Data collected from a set
_ _ _ _
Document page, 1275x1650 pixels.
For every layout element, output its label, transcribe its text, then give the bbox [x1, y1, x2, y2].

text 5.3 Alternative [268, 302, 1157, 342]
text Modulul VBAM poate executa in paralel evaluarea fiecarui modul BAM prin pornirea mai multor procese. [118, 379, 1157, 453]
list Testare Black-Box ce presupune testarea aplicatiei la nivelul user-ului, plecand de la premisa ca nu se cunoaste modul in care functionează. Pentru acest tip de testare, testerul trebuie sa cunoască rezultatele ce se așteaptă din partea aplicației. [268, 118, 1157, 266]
_ _ _ _
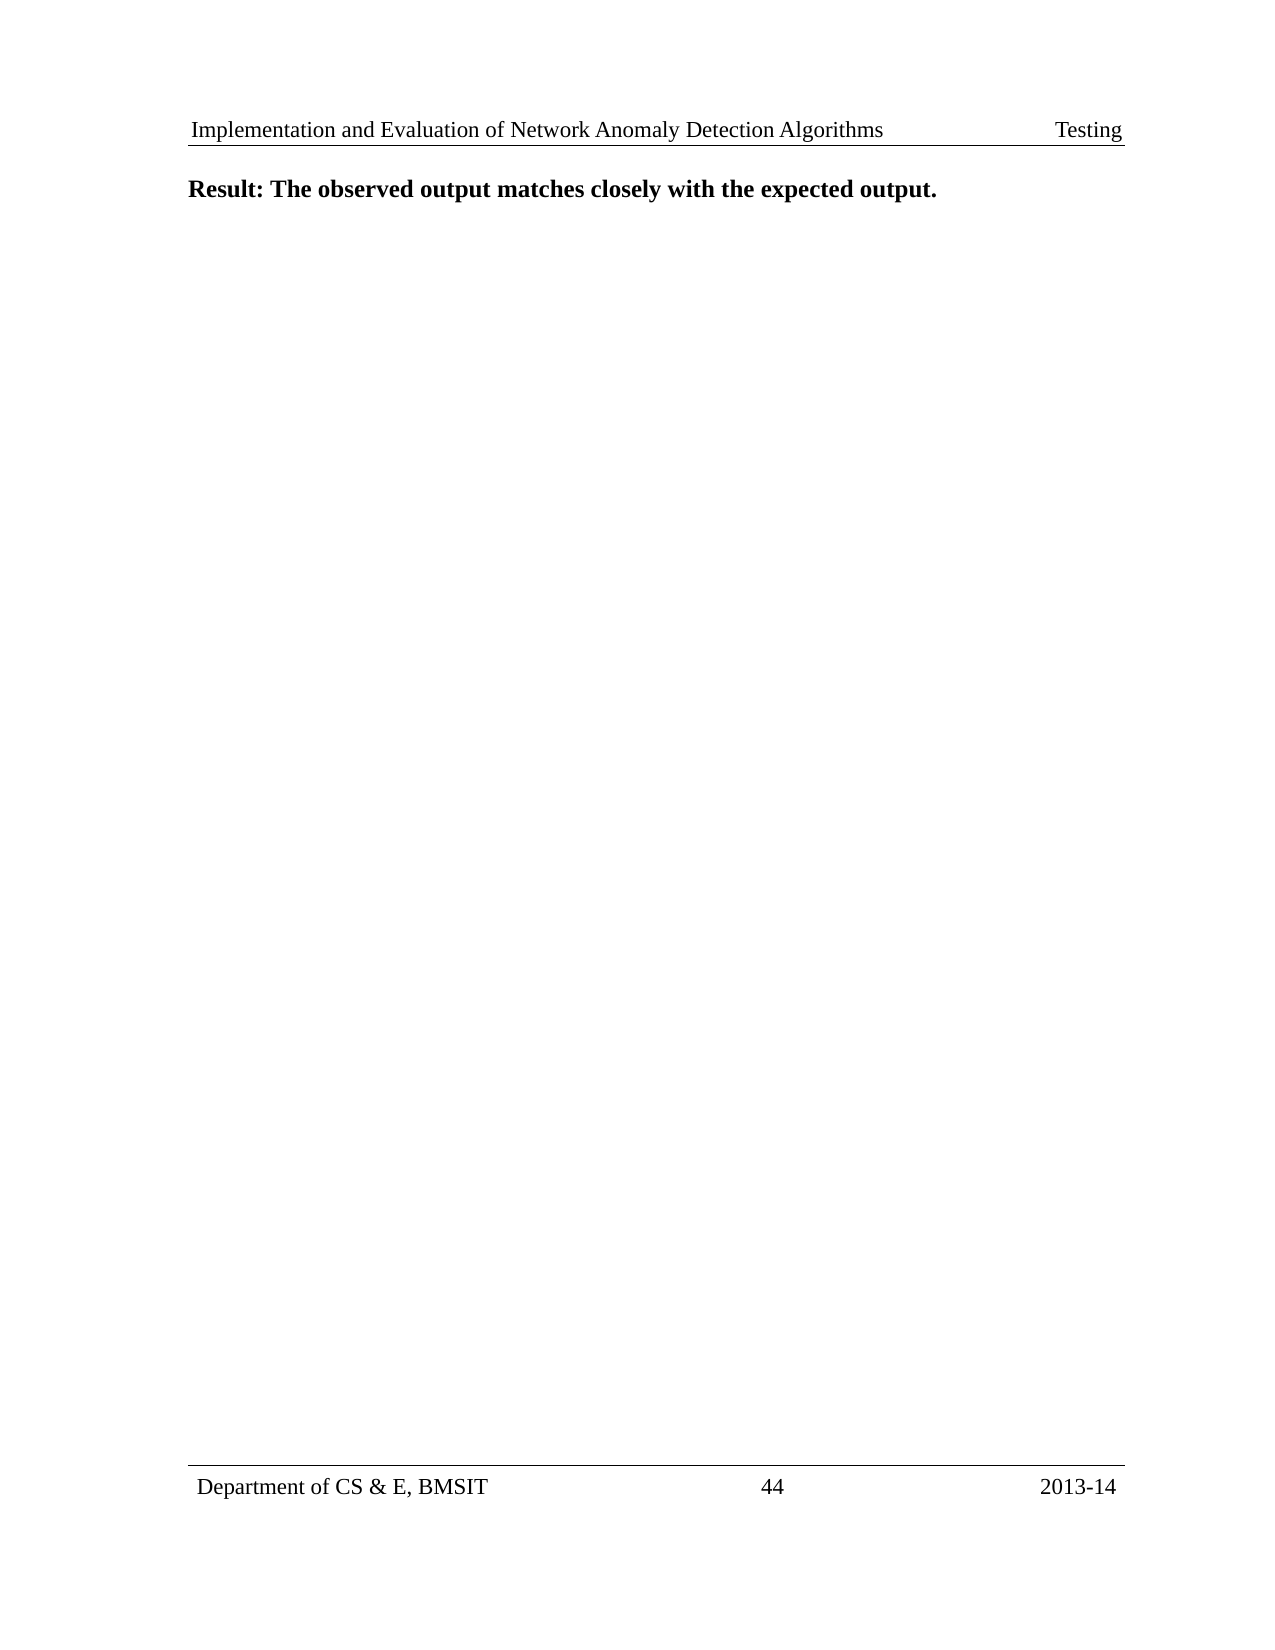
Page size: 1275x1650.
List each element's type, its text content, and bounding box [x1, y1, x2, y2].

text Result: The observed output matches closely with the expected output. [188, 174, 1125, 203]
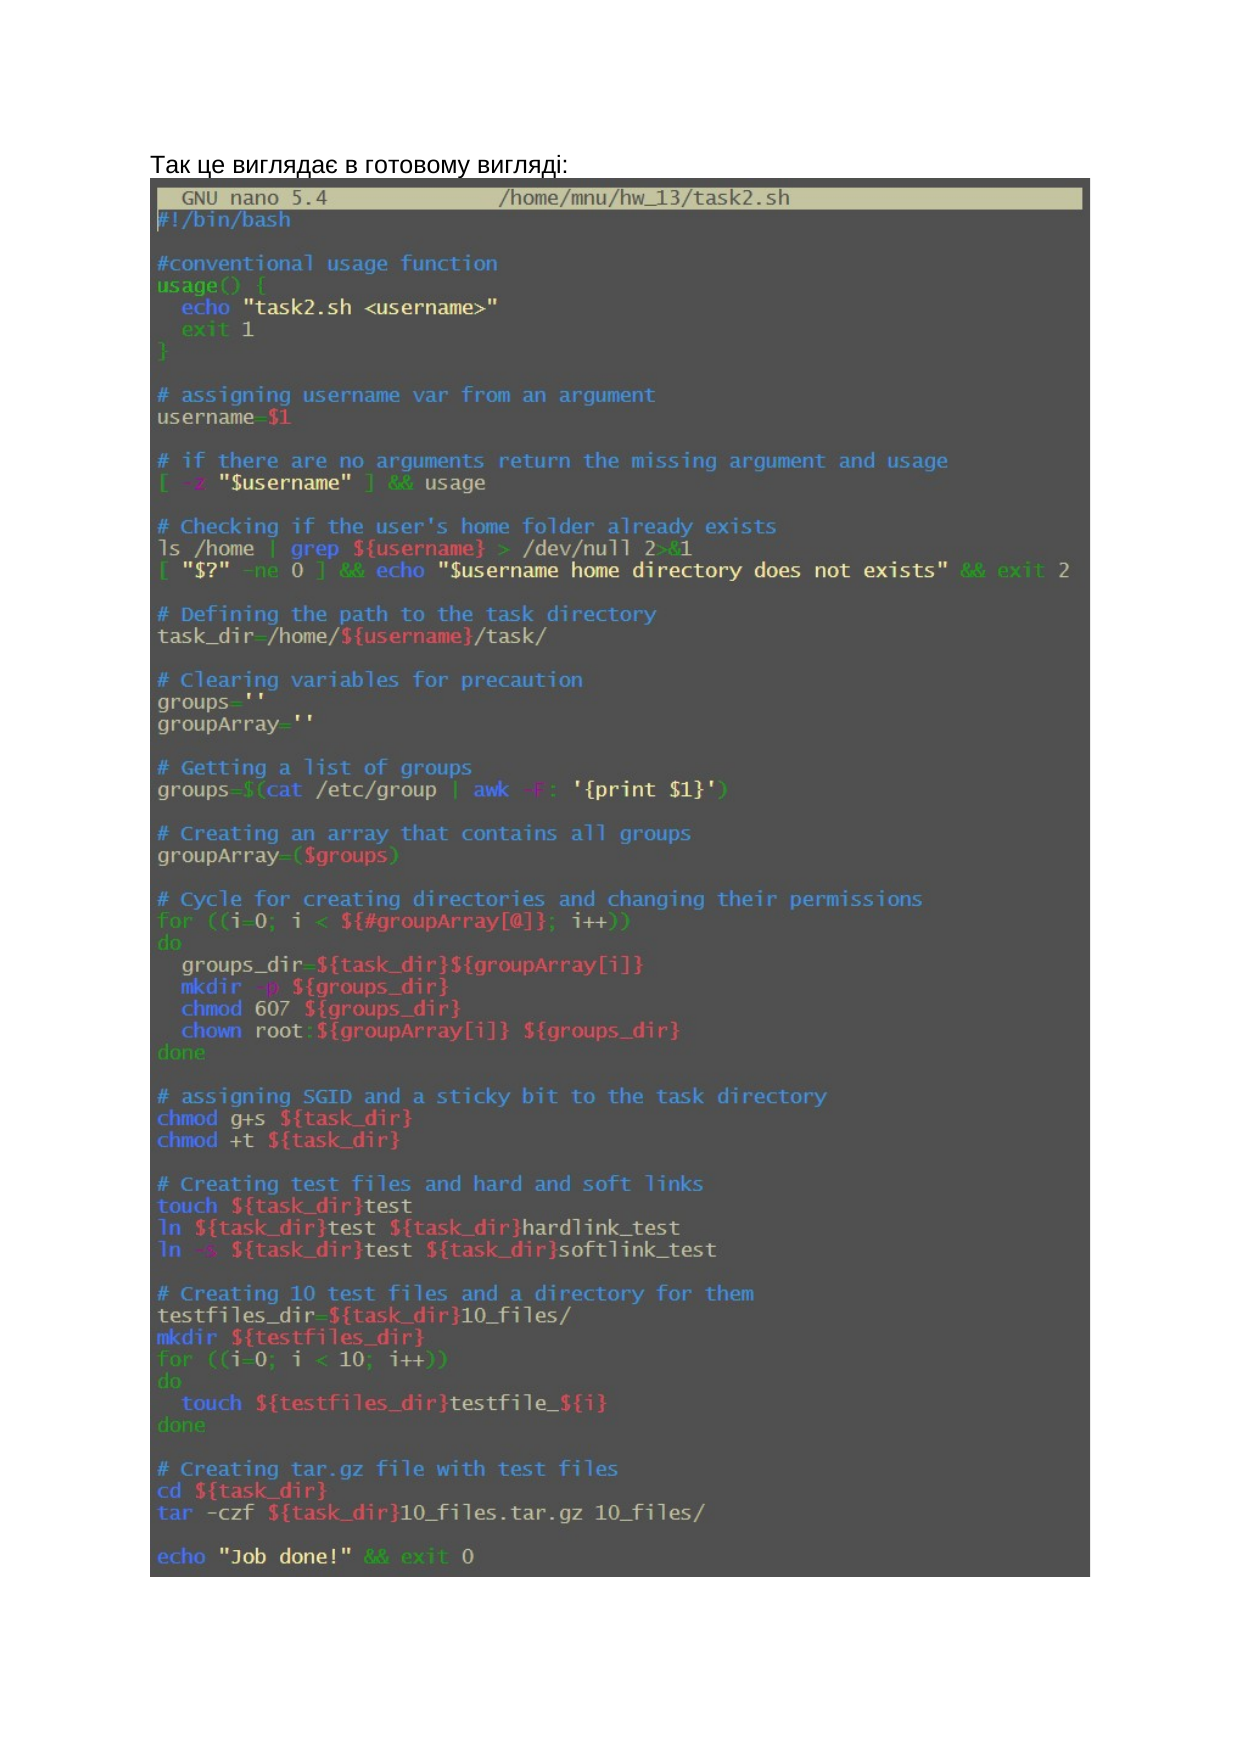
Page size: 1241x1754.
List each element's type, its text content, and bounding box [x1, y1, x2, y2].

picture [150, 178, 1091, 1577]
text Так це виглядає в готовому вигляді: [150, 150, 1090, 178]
_ _ _ _
■ WRITTEN REQUEST: Which lines of the data contain the word "text"? Show each of them in full, treating uppercase and lowercase as different.

■ EXERCISE RESPONSE:
For every layout element, output its label, transcribe its text, then give the bbox [x1, y1, x2, y2].
text 5.3 Alternative [268, 302, 1157, 342]
text Modulul VBAM poate executa in paralel evaluarea fiecarui modul BAM prin pornirea mai multor procese. [118, 379, 1157, 453]
List each element's type, its text content, and bounding box [x1, y1, x2, y2].
text Result: The observed output matches closely with the expected output. [188, 174, 1125, 203]
List each element's type, its text content, and bounding box [x1, y1, x2, y2].
text Так це виглядає в готовому вигляді: [150, 150, 1090, 178]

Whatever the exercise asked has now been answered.